### EXERCISE PROMPT
Pull out the lines of the listing from its very first line through the line containing "un personal amable", both included, and copy them word for word.

### SUPPLIED RECORDS
*****

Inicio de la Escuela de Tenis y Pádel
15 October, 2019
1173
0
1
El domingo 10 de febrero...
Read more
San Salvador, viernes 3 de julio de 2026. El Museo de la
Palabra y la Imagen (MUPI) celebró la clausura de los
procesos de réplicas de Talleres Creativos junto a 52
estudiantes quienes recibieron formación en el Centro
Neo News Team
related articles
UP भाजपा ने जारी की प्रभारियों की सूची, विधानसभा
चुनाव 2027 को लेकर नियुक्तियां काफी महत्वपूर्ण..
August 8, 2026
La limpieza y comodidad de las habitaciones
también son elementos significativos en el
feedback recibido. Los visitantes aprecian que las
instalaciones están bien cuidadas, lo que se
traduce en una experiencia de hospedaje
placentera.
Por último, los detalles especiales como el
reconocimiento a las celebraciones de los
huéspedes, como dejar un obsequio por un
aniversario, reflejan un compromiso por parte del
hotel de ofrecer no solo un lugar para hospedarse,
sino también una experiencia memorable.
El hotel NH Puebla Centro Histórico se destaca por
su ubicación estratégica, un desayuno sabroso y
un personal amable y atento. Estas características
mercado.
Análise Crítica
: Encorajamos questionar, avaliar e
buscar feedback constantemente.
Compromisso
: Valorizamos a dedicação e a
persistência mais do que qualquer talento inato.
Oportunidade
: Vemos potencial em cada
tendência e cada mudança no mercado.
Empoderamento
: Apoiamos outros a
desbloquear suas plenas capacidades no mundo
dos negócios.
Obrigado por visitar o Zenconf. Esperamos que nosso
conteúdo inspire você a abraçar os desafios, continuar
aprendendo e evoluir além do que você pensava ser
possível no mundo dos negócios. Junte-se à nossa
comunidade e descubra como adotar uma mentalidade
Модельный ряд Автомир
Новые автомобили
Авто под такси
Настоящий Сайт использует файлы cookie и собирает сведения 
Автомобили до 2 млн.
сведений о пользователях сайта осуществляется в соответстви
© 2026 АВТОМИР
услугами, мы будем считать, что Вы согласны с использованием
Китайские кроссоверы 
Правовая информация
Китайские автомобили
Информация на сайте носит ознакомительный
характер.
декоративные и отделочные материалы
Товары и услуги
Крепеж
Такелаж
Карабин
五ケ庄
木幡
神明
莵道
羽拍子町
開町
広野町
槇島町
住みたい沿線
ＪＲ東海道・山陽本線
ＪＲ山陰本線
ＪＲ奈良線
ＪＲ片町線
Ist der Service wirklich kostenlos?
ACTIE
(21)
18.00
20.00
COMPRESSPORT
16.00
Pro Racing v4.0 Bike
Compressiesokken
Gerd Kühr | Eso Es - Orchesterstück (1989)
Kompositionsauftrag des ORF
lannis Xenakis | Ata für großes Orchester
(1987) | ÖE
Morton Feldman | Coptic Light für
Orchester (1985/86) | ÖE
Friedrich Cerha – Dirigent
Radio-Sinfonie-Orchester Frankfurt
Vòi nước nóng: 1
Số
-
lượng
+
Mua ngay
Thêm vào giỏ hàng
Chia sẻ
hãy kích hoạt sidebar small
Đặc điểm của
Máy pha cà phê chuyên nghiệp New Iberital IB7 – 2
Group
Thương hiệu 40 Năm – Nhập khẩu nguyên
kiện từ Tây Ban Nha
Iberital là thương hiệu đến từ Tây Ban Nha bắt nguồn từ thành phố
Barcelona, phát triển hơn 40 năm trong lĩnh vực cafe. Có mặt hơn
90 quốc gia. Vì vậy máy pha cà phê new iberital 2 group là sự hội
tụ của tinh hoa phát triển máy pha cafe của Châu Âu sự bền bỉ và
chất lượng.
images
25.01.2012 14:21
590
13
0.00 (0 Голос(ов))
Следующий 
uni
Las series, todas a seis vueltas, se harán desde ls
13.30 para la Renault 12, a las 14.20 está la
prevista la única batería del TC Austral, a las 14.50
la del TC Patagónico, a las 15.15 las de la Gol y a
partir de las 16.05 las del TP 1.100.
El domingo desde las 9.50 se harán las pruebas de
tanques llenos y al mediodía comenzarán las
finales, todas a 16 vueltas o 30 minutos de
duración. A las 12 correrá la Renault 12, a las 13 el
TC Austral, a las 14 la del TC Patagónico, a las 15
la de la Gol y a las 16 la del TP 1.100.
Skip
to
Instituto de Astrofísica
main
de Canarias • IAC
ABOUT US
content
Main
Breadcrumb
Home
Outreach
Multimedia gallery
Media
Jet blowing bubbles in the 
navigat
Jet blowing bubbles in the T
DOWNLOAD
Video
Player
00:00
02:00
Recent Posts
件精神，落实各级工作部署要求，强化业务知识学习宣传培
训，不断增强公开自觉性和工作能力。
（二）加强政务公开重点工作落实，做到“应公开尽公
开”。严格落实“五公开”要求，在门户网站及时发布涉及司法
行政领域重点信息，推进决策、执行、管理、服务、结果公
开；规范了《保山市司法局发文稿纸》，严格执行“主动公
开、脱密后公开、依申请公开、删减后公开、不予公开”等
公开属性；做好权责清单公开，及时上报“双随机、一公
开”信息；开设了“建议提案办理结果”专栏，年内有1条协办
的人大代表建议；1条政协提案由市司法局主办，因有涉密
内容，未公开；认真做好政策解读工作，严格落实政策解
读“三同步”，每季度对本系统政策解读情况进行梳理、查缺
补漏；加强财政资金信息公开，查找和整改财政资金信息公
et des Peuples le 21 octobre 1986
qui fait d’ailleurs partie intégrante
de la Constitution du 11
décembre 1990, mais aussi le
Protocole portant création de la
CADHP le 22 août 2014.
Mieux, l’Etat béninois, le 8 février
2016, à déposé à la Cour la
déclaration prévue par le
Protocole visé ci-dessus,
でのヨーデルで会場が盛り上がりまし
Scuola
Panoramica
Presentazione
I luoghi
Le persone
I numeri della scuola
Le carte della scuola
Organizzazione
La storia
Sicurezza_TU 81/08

*****

### SOLUTION FOR THIS EXERCISE
Inicio de la Escuela de Tenis y Pádel
15 October, 2019
1173
0
1
El domingo 10 de febrero...
Read more
San Salvador, viernes 3 de julio de 2026. El Museo de la
Palabra y la Imagen (MUPI) celebró la clausura de los
procesos de réplicas de Talleres Creativos junto a 52
estudiantes quienes recibieron formación en el Centro
Neo News Team
related articles
UP भाजपा ने जारी की प्रभारियों की सूची, विधानसभा
चुनाव 2027 को लेकर नियुक्तियां काफी महत्वपूर्ण..
August 8, 2026
La limpieza y comodidad de las habitaciones
también son elementos significativos en el
feedback recibido. Los visitantes aprecian que las
instalaciones están bien cuidadas, lo que se
traduce en una experiencia de hospedaje
placentera.
Por último, los detalles especiales como el
reconocimiento a las celebraciones de los
huéspedes, como dejar un obsequio por un
aniversario, reflejan un compromiso por parte del
hotel de ofrecer no solo un lugar para hospedarse,
sino también una experiencia memorable.
El hotel NH Puebla Centro Histórico se destaca por
su ubicación estratégica, un desayuno sabroso y
un personal amable y atento. Estas características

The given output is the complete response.